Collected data
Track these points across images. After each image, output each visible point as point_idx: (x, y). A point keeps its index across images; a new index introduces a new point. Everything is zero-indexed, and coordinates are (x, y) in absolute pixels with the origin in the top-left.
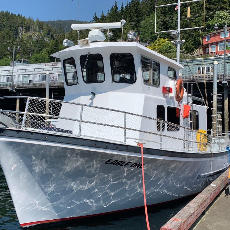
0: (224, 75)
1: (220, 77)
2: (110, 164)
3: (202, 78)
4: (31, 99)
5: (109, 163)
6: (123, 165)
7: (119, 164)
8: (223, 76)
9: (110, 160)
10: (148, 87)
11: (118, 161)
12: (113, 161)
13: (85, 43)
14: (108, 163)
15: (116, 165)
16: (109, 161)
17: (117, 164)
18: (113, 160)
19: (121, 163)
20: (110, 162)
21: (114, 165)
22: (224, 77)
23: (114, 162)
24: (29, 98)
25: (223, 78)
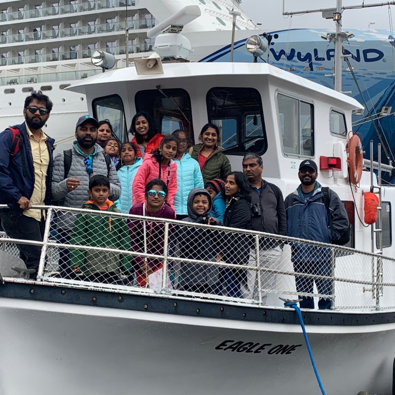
2: (225, 350)
4: (56, 212)
5: (224, 347)
6: (252, 351)
7: (245, 349)
9: (226, 341)
10: (292, 162)
11: (243, 342)
12: (233, 343)
13: (152, 65)
14: (222, 348)
15: (238, 351)
16: (223, 344)
17: (241, 349)
18: (233, 341)
19: (249, 346)
20: (226, 345)
21: (233, 351)
23: (234, 346)
24: (51, 209)
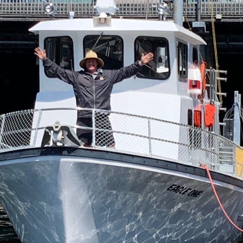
0: (196, 5)
1: (188, 10)
3: (143, 9)
8: (194, 7)
22: (196, 10)
25: (194, 12)
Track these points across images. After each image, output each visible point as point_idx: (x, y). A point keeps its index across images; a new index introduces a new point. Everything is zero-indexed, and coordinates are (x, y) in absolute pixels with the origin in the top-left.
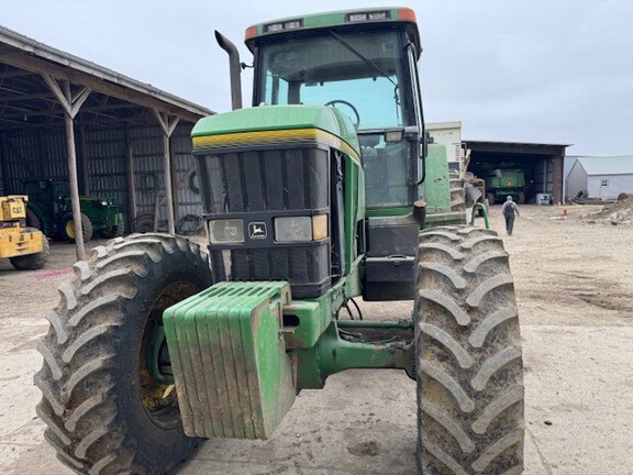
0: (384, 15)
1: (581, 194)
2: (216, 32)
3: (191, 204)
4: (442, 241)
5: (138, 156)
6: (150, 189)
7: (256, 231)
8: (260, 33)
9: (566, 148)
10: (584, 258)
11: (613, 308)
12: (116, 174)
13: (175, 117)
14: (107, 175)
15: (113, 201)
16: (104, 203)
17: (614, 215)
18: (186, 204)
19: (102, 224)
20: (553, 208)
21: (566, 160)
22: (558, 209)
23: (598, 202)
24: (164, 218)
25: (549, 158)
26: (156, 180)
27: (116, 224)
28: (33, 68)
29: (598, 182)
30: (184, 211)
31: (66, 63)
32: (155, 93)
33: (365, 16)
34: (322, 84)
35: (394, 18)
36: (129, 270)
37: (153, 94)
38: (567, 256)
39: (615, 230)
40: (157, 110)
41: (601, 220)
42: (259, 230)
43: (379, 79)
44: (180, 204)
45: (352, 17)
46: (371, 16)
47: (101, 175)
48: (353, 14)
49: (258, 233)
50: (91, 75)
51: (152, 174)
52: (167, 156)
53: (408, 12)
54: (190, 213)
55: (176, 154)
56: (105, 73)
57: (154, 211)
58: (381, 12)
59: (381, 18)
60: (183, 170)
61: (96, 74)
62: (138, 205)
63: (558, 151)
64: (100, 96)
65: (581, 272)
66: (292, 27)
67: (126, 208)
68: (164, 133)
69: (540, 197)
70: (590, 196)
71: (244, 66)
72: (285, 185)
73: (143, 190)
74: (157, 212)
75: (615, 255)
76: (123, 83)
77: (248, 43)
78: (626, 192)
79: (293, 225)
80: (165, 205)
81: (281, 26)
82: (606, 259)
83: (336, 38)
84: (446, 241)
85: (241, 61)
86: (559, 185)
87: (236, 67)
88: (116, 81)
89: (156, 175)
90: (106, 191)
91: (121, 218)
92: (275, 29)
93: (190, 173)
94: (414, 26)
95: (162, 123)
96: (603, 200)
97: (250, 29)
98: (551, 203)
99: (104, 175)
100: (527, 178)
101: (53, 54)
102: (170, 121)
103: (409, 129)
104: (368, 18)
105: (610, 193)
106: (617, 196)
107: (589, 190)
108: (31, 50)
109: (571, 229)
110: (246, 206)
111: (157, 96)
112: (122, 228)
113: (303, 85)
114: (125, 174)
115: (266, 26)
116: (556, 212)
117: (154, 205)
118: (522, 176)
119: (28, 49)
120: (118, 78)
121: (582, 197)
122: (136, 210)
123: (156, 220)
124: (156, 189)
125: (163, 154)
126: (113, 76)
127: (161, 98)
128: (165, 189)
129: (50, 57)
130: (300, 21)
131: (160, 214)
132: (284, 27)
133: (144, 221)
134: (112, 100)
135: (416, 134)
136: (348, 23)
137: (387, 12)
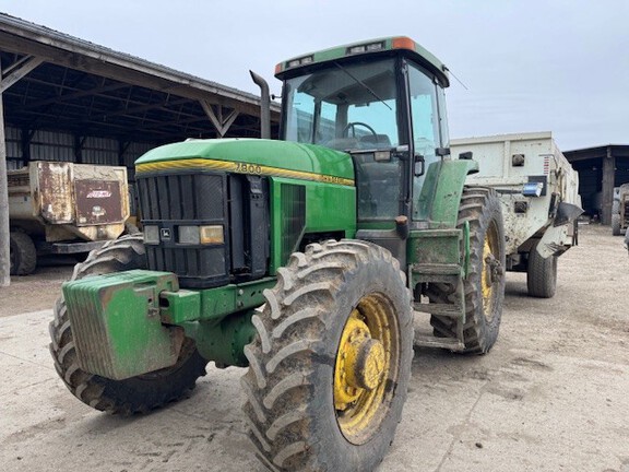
0: (380, 45)
2: (251, 72)
7: (165, 235)
8: (284, 69)
28: (192, 97)
31: (214, 91)
33: (363, 49)
34: (368, 105)
35: (389, 47)
43: (371, 104)
45: (352, 50)
46: (369, 48)
48: (354, 47)
53: (404, 40)
56: (247, 97)
58: (377, 43)
59: (378, 48)
61: (239, 98)
66: (306, 62)
71: (274, 97)
81: (298, 62)
85: (271, 93)
92: (295, 65)
101: (204, 84)
103: (402, 148)
104: (366, 49)
108: (187, 82)
110: (160, 215)
113: (351, 106)
115: (288, 63)
119: (184, 82)
129: (201, 87)
130: (312, 56)
132: (300, 63)
136: (350, 55)
137: (383, 43)
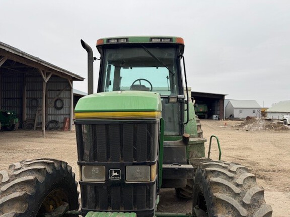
0: (169, 40)
1: (231, 116)
2: (82, 41)
3: (54, 115)
4: (222, 176)
5: (30, 90)
6: (34, 107)
7: (114, 174)
8: (105, 43)
9: (225, 96)
10: (239, 148)
11: (262, 178)
12: (17, 98)
13: (50, 73)
14: (12, 99)
15: (14, 112)
16: (9, 113)
17: (246, 126)
18: (52, 115)
19: (7, 123)
20: (220, 121)
21: (225, 101)
22: (222, 122)
23: (238, 119)
24: (40, 121)
25: (218, 100)
26: (37, 102)
27: (14, 123)
29: (238, 111)
30: (50, 118)
32: (41, 62)
33: (160, 40)
34: (131, 68)
35: (174, 42)
36: (24, 192)
37: (40, 62)
38: (232, 147)
39: (248, 134)
40: (41, 70)
41: (241, 128)
42: (116, 174)
44: (49, 115)
45: (153, 40)
46: (163, 40)
47: (8, 99)
48: (154, 38)
49: (115, 176)
50: (8, 52)
51: (36, 99)
52: (44, 92)
53: (181, 39)
54: (53, 119)
55: (49, 90)
56: (15, 51)
57: (35, 117)
58: (168, 38)
59: (167, 41)
60: (52, 98)
61: (10, 51)
62: (27, 114)
63: (221, 97)
64: (11, 61)
65: (240, 156)
66: (122, 41)
67: (20, 116)
68: (43, 81)
69: (214, 116)
70: (235, 117)
71: (95, 59)
72: (135, 145)
73: (31, 107)
74: (37, 118)
75: (252, 147)
76: (24, 56)
77: (98, 47)
78: (250, 116)
79: (138, 170)
80: (41, 115)
81: (116, 40)
82: (249, 149)
83: (144, 49)
84: (225, 177)
85: (94, 56)
86: (222, 111)
87: (91, 59)
88: (21, 55)
89: (38, 100)
90: (10, 107)
91: (17, 121)
92: (113, 42)
93: (55, 99)
94: (183, 46)
95: (43, 76)
96: (240, 118)
97: (99, 40)
98: (219, 119)
99: (10, 98)
100: (209, 108)
102: (47, 75)
103: (180, 96)
104: (161, 40)
105: (243, 115)
106: (246, 117)
107: (234, 114)
109: (230, 132)
110: (108, 157)
111: (42, 63)
112: (17, 125)
113: (122, 68)
114: (21, 99)
115: (108, 40)
116: (221, 124)
117: (35, 115)
118: (206, 107)
120: (22, 54)
121: (231, 117)
122: (25, 117)
123: (36, 122)
124: (37, 106)
125: (42, 90)
126: (19, 53)
127: (44, 64)
128: (41, 107)
130: (127, 39)
131: (38, 119)
132: (118, 41)
133: (29, 123)
134: (18, 63)
135: (183, 99)
136: (151, 42)
137: (171, 39)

WHAT THE TASK ASKS: The answer must consist only of the lines from the beginning of the entries above through the line that holds "24: (29, 98)", reproduced exactly and without pictures.

ANSWER FOR THIS EXERCISE:
Track these points across images. After each image, output each visible point as point_idx: (x, y). A point keeps its index across images; a new index introduces a new point. Everything is zero-indexed, and coordinates are (x, y) in absolute pixels with the origin in the top-left.
0: (224, 75)
1: (220, 77)
2: (110, 164)
3: (202, 78)
4: (31, 99)
5: (109, 163)
6: (123, 165)
7: (119, 164)
8: (223, 76)
9: (110, 160)
10: (148, 87)
11: (118, 161)
12: (113, 161)
13: (85, 43)
14: (108, 163)
15: (116, 165)
16: (109, 161)
17: (117, 164)
18: (113, 160)
19: (121, 163)
20: (110, 162)
21: (114, 165)
22: (224, 77)
23: (114, 162)
24: (29, 98)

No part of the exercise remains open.